Dharbia poured herself a goblet of shmalinov, then another, and again until she’d drunk herself into a stupor, as she had on so many nights. She awoke in a fog to the smiling face of her little Khambria.

“Ready for school Mama, I made my own meal to take,” Khambria said, looking into the murky green eyes of her mother with all the love she could muster.

Dharbia smiled and said good-bye to her daughter and thought that perhaps when she came home she’d tell her she’d changed her mind about the Farry Fromm. The child was right, she would win, and that would bring some measure of prestige to the single mother with the fire-baby. Although, she knew that taking back a punishment would diminish what little power she still held over the little urchin, and that would certainly be the death of her. Oh what to do, she thought as she got herself up to brew some leaves.
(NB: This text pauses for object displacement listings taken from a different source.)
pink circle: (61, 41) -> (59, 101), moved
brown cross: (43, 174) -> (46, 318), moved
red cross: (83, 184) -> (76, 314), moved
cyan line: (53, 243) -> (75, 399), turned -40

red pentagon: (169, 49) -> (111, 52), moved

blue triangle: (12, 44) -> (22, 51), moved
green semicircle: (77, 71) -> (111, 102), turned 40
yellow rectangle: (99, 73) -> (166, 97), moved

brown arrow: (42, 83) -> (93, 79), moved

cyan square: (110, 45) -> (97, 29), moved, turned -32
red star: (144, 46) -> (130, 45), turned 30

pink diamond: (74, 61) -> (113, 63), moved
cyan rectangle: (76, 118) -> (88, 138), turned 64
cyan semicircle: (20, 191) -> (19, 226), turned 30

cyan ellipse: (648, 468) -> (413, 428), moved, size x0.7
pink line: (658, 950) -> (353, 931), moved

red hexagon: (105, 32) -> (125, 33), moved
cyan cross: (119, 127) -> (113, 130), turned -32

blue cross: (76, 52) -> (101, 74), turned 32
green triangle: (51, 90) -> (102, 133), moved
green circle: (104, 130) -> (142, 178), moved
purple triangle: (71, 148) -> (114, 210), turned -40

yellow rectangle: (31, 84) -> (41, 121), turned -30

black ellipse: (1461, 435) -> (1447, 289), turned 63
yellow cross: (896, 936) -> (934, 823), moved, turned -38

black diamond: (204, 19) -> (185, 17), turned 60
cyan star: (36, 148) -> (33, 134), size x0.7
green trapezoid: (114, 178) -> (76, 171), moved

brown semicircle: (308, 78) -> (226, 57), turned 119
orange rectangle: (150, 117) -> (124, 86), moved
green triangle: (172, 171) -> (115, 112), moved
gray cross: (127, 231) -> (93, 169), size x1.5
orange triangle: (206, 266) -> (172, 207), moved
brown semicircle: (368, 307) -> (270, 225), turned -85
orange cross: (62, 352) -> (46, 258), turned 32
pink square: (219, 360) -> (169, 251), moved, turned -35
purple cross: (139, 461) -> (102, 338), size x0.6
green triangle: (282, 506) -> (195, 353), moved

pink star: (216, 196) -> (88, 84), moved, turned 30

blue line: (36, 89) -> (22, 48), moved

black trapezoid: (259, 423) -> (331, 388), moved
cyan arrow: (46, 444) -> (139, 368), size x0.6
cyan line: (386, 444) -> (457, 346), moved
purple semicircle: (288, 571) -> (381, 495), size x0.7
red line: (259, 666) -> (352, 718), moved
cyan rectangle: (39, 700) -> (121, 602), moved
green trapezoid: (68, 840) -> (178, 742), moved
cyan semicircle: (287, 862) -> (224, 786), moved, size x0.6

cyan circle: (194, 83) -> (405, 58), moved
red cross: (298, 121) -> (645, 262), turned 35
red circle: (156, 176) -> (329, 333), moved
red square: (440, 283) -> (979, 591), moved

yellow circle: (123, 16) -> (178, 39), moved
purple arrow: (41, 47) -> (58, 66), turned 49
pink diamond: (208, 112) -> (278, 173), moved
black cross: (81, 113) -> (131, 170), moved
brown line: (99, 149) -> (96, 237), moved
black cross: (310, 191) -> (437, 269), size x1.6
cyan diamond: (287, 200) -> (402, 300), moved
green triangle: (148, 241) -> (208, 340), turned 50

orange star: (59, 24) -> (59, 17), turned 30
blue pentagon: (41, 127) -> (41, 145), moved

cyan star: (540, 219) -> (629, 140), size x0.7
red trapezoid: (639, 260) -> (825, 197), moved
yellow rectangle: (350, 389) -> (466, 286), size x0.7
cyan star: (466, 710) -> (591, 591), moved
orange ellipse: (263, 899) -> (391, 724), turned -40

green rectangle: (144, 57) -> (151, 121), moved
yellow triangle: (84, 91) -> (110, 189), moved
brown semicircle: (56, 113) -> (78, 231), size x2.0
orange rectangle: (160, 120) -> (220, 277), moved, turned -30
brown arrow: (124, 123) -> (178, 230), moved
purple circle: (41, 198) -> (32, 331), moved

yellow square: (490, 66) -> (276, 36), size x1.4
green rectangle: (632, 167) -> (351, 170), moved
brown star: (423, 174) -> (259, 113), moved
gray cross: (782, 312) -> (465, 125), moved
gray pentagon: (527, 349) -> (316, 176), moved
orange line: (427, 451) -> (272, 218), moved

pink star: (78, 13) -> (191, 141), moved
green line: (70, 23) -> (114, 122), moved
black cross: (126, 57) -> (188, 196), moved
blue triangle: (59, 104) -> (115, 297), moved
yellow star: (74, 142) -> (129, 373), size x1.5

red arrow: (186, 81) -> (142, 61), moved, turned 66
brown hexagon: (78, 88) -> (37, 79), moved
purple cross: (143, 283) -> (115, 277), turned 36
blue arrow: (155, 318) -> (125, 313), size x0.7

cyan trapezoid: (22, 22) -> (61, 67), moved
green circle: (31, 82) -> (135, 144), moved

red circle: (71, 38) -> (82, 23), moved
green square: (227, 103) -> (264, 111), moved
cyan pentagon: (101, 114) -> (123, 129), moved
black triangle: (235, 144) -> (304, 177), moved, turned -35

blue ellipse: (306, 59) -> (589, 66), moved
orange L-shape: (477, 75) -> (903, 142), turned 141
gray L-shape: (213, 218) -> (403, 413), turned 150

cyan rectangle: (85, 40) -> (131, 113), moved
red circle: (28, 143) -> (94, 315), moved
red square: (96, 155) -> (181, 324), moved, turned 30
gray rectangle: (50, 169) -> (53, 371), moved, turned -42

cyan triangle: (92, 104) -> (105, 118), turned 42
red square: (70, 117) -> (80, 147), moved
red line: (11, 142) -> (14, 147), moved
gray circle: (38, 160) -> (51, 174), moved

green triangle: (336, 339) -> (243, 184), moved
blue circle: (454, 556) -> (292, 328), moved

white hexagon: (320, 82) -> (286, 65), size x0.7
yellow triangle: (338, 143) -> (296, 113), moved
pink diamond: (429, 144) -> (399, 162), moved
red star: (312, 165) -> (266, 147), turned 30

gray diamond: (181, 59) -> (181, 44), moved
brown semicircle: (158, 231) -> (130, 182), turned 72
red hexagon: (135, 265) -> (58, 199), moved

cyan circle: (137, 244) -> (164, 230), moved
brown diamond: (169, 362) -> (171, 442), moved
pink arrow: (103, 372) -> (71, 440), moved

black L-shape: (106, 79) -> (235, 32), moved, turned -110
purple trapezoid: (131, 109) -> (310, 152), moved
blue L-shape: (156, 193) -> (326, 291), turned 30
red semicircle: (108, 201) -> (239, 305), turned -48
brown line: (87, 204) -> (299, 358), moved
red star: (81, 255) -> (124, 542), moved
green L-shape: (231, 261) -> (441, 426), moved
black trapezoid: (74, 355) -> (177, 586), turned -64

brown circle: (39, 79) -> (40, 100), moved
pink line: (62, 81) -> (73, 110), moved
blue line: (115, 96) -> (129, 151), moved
Khambria walked out the door with a grin. She spotted what she was looking for a short way up the walk, a thin gap shaped like the lightning that comprised her soul.

“Step!” she exclaimed. “on a crack!” she spoke dramatically. “AND BREAK!” she bellowed. “Your mother’s back!” those words dripped with malice.

From inside her domicile she heard a blood-curdling scream; she beamed a magnificent grin, and trotted off to school.